AUFGABE A:
Schreiben Sie aus dem folgenden Text über das Four-Spaces-Modell den Abschnitt wortgetreu ab. Er beginnt bei den Worten „Das Four-Spaces-Modell prägt“ und endet nach „vorgeschriebenen Gemeindebibliotheken reduziert.“.

VORGEGEBENER TEXT:

──────

Die Autoren haben im nur gedruckt erscheinenden SAB-Info einen Text veröffentlicht, der hiermit mit freundlicher Genehmigung der Redaktion im vollen Wortlaut veröffentlicht wird. Schuldt, Karsten; Mumenthaler, Rudolf: Vier Funktionen, vier Räume. In: SAB-Info 36 (2015), Heft 3, S.18-19.

Das Four-Spaces-Modell prägt die Diskussion um die Zukunft Öffentlicher Bibliotheken in Skandinavien. Eignet sich dieses Modell auch für die Schweiz?

von Karsten Schuldt, Rudolf Mumenthaler

Das dänische Kulturministerium liess 2010 ein Modell für die Funktionen Öffentlicher Bibliotheken in der heutigen Zeit entwickeln. Der Auftrag dazu kam zu einer Zeit, in der die dänische Gesellschaft sich schnell und grundlegend veränderte. Zudem wurde kurz zuvor in einer Strukturreform die Zahl der Gemeinden und damit auch die der vorgeschriebenen Gemeindebibliotheken reduziert.

Das Modell wurde seitdem als Basis für die Neuausrichtung von Bibliotheken, für Debatten über deren Zukunft und für die Planung von Forschungsprojekten genutzt. Obwohl sich die Herausforderungen an dänische und schweizerische Bibliotheken in Vielem gleichen, wird es hierzulande bislang kaum referiert. Dieser Beitrag stellt deshalb kurz das Modell vor.

Erfordern gesellschaftliche Veränderungen neue Bibliothekskonzepte?

──────

AUSGELESENE ANGABEN:

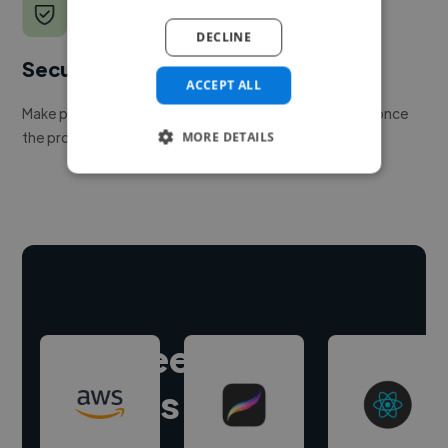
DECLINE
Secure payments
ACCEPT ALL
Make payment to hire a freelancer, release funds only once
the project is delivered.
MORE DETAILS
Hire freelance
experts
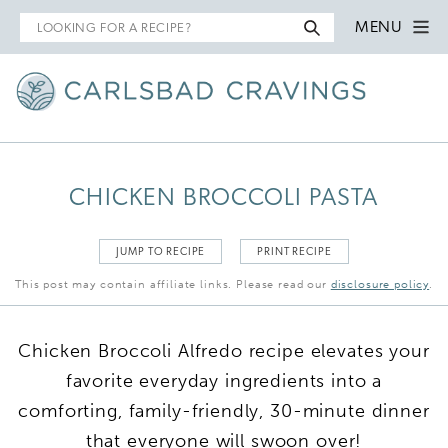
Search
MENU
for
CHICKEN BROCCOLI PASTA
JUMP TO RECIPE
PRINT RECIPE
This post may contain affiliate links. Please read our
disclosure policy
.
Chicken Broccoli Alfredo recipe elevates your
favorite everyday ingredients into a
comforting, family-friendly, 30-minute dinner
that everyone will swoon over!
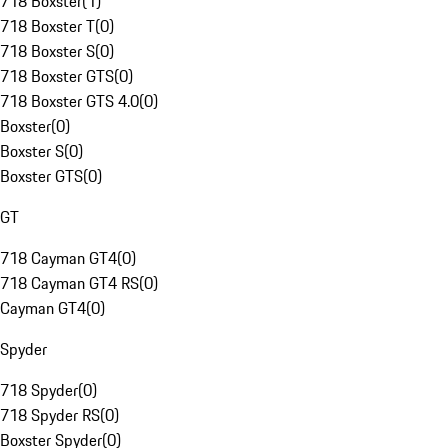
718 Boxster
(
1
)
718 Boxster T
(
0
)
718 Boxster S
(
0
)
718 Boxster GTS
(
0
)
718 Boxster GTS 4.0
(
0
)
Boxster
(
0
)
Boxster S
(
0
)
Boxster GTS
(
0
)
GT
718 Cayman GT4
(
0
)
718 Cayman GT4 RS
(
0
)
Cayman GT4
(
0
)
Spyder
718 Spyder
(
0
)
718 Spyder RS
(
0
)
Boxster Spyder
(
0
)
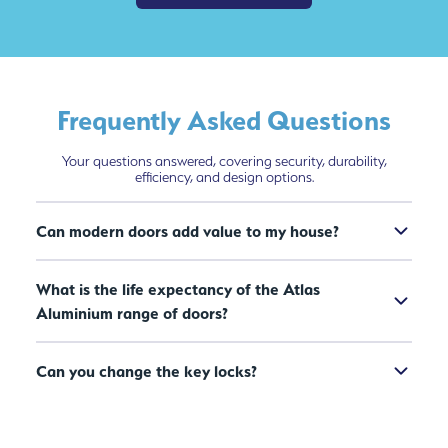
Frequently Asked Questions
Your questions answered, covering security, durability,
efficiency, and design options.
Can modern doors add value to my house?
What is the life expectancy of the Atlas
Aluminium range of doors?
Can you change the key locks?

──────

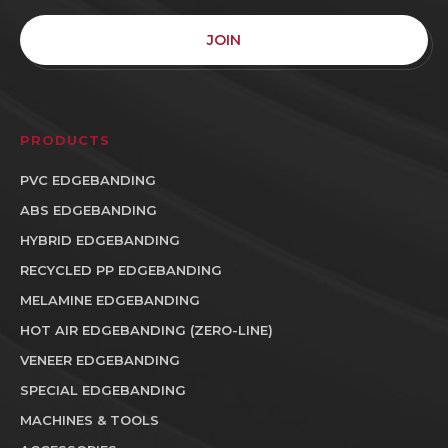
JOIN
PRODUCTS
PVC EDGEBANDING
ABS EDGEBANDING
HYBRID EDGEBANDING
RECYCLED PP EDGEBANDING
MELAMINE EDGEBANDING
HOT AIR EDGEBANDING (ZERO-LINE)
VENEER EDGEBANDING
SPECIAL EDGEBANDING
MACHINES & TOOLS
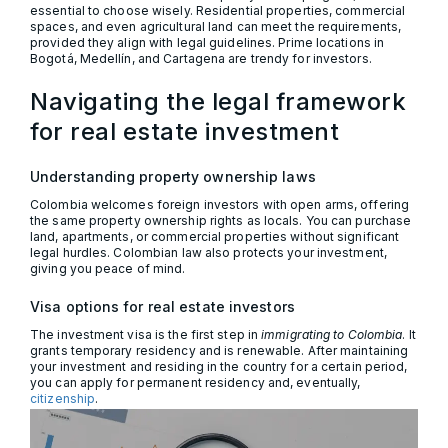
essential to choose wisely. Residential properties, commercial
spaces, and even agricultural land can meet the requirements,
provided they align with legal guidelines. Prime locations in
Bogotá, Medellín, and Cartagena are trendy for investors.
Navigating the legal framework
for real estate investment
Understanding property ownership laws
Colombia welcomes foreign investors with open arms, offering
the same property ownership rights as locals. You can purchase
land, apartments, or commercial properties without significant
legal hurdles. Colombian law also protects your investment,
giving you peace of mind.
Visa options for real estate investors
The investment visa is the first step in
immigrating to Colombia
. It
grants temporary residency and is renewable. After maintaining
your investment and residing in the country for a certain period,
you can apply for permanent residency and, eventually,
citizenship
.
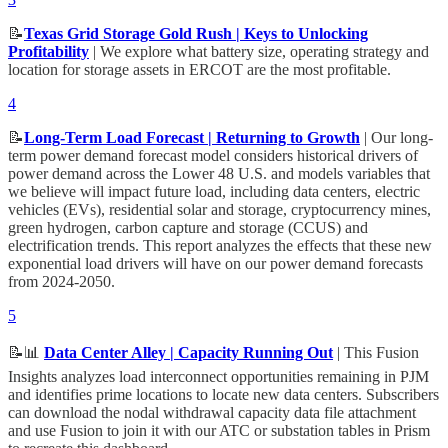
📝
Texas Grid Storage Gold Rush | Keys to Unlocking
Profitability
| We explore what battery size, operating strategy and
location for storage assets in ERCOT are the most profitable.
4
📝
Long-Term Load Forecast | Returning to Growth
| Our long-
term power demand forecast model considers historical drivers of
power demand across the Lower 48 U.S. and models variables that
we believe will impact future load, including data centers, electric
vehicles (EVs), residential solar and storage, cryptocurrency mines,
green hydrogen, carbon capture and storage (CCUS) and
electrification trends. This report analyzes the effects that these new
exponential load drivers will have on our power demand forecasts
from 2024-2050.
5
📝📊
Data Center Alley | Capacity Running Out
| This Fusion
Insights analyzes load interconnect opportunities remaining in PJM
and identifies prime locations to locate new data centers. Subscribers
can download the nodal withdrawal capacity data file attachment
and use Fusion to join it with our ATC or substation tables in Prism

──────

AUFGABE B:
Nennen Sie ausschließlich die Anzahl der Zeilen oben, in denen die Zeichenfolge „commercial“ vorkommt, wobei Groß- und Kleinschreibung zu beachten ist.

IHRE LÖSUNG A:
Das Four-Spaces-Modell prägt die Diskussion um die Zukunft Öffentlicher Bibliotheken in Skandinavien. Eignet sich dieses Modell auch für die Schweiz?

von Karsten Schuldt, Rudolf Mumenthaler

Das dänische Kulturministerium liess 2010 ein Modell für die Funktionen Öffentlicher Bibliotheken in der heutigen Zeit entwickeln. Der Auftrag dazu kam zu einer Zeit, in der die dänische Gesellschaft sich schnell und grundlegend veränderte. Zudem wurde kurz zuvor in einer Strukturreform die Zahl der Gemeinden und damit auch die der vorgeschriebenen Gemeindebibliotheken reduziert.

IHRE LÖSUNG B:
2